Thursday, November 1, 2012

Manufacturing Weakness Persists Across Mix Of Reports

Manufacturing's continued weakness emerged from a broad data dump Thursday, a contrast to increasingly buoyant consumers and construction's rebound.
The Institute for Supply Management's factory activity index edged up to 51.7 in October from 51.5 in September, signaling slightly faster growth. But most components worsened, including the employment gauge.
Earlier regional gauges softened last month, though the latest ISM report suggests manufacturing sentiment may be stabilizing, with help from central bank stimulus policies, wrote Bricklin Dwyer, a BNP Paribas analyst, in a client note.

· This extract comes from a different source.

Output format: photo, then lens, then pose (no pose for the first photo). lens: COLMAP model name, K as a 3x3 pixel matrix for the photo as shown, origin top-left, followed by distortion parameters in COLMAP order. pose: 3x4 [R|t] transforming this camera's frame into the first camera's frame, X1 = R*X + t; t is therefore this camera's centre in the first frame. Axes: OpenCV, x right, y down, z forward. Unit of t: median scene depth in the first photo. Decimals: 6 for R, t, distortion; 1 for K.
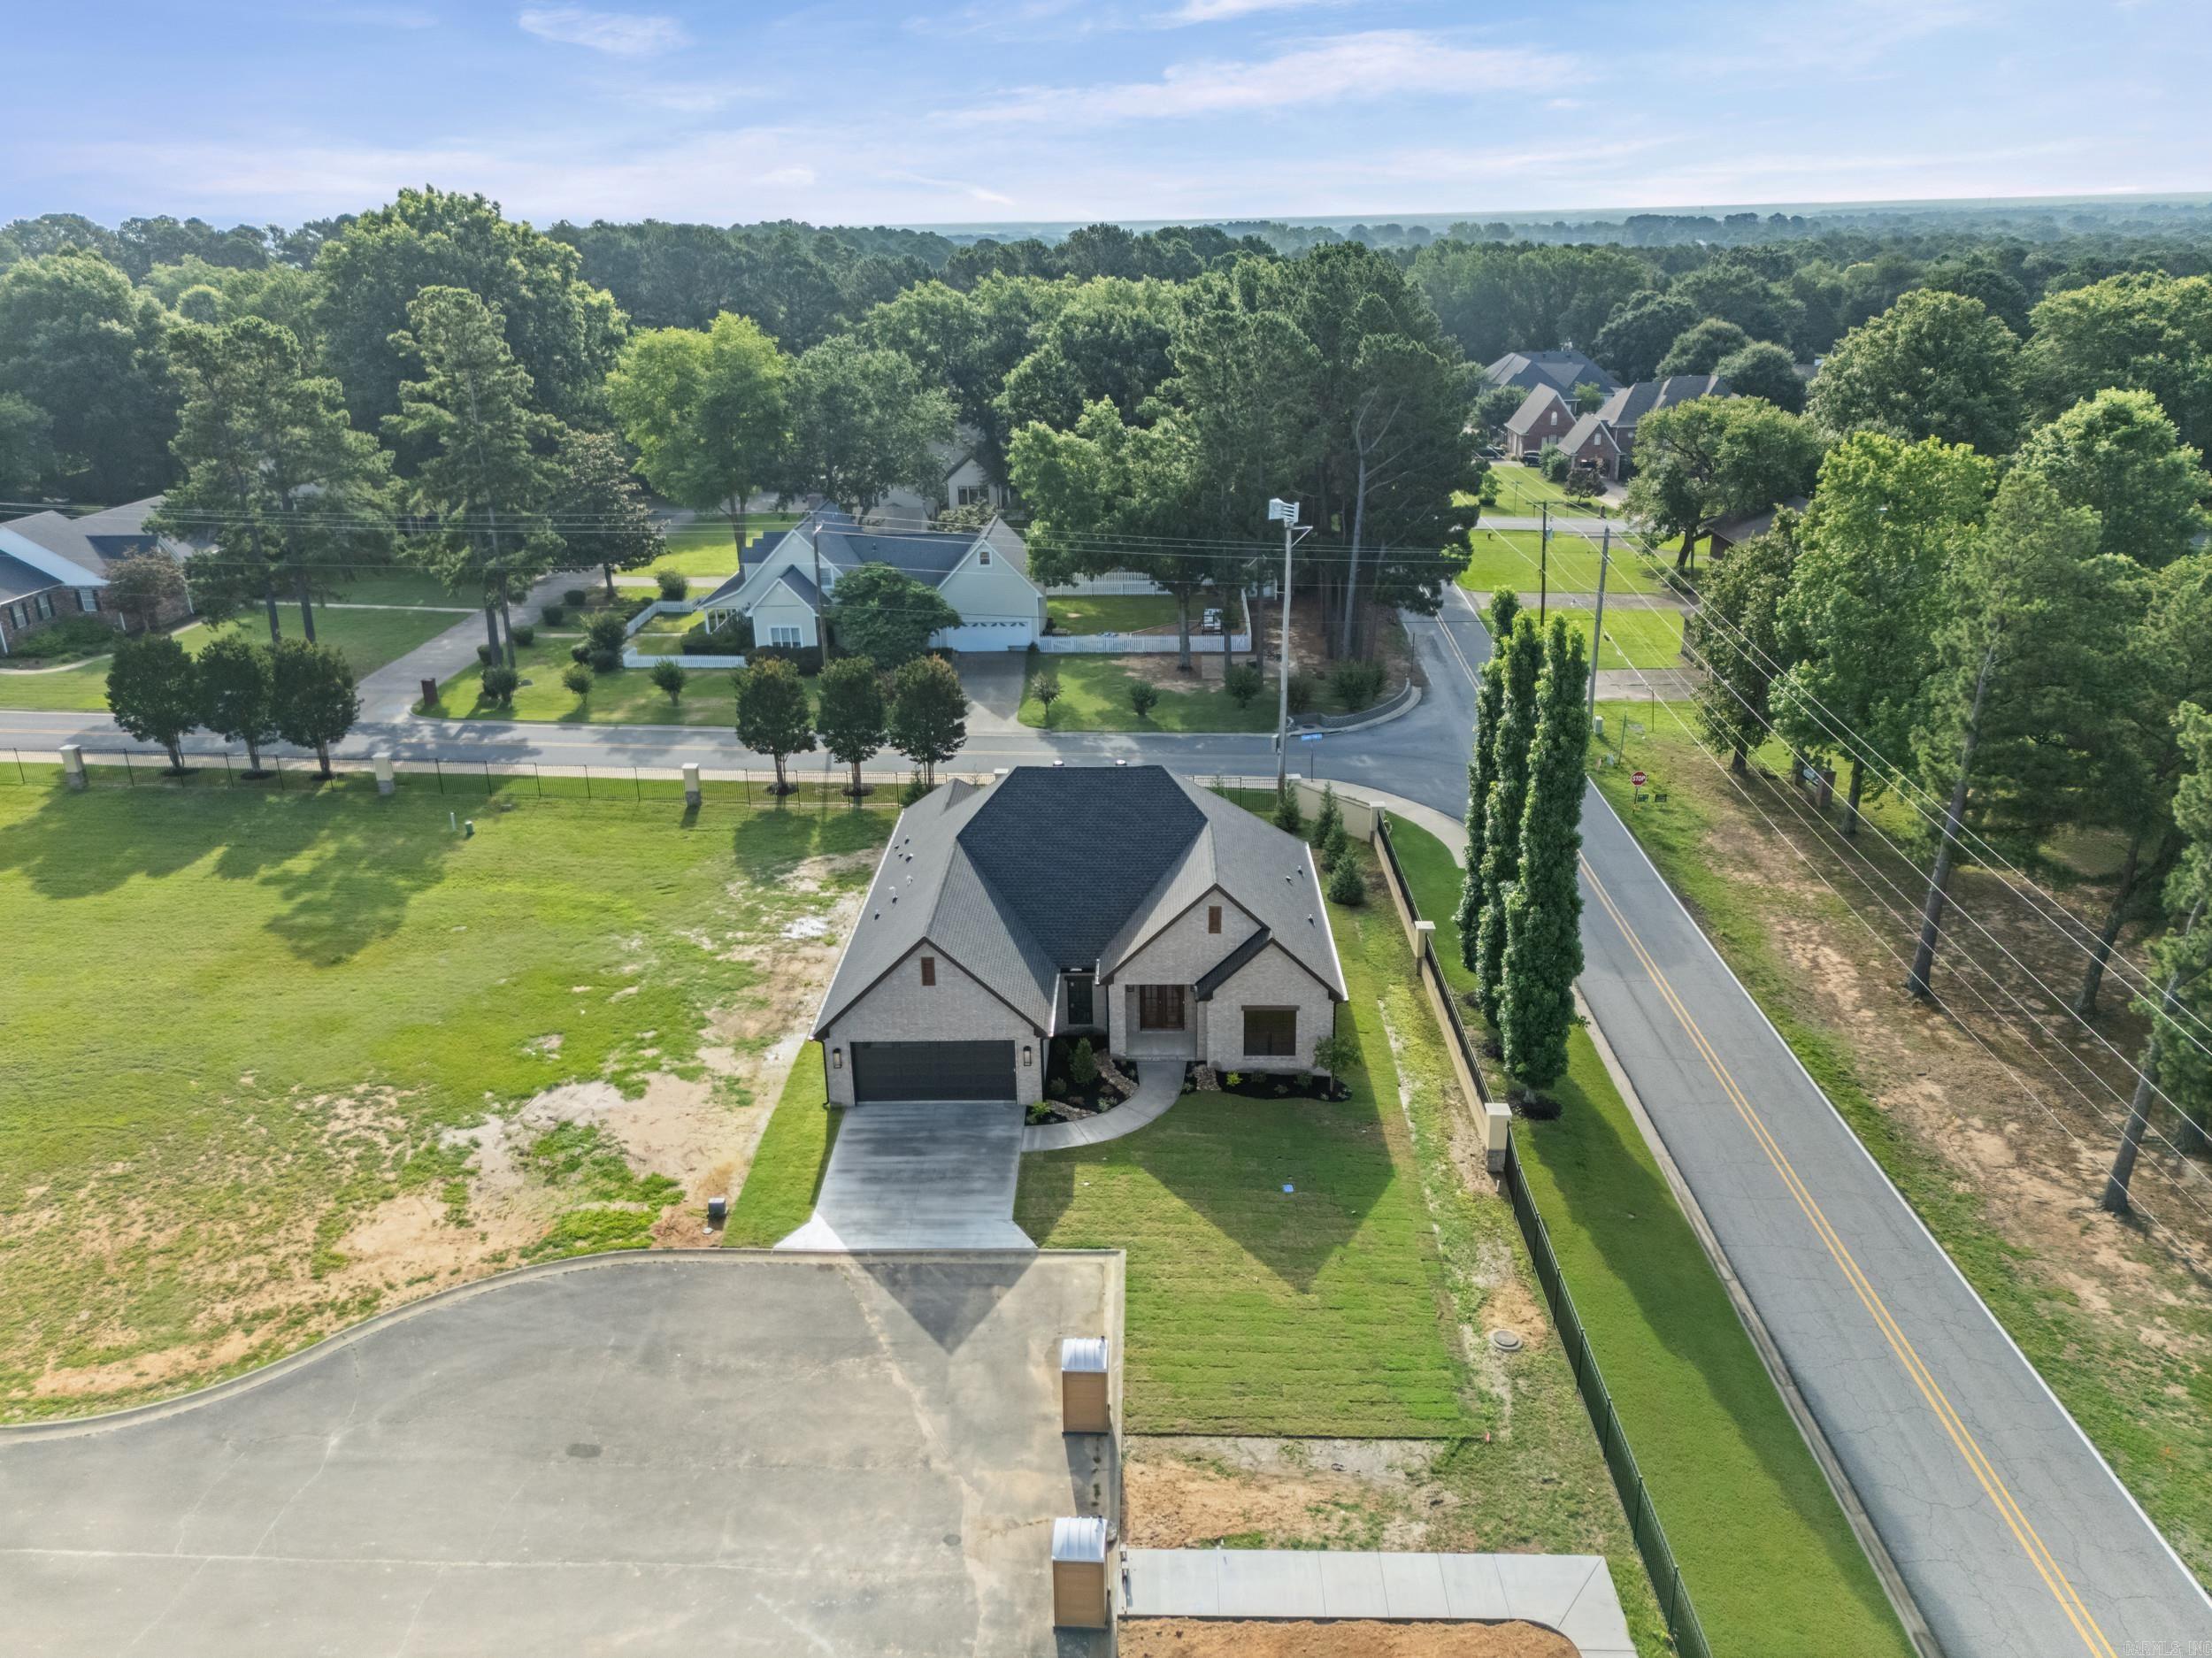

But "the prevailing head winds from the weak global economy, and the domestic election and fiscal cliff are likely to keep production growth weak for some time yet," he added.
Investors still saw good news on balance, and U.S. stock indexes rallied sharply.
ISM warned that an improving new orders reading could be misleading as most sectors saw a drop. Overall, eight industries reported higher activity while eight saw contraction.
Those falling included primary metals, fabricated metals, machinery, transportation equipment, electrical equipment, computers and electronics, and appliances.
"We see a general softening in the steel and automotive markets in the fourth quarter," a fabricated metals purchasing manager told ISM.
Ford (F) said October U.S. sales were nearly flat from a year ago, while GM (GM) saw a 4.7% increase.
Manufacturing output fell at an annualized pace of 0.6% in Q3, the first drop since Q2 2009, the Labor Department said. Manufacturing productivity fell at a 0.4% pace. Meanwhile, overall productivity rose at a 1.9% rate as output climbed 3.2%.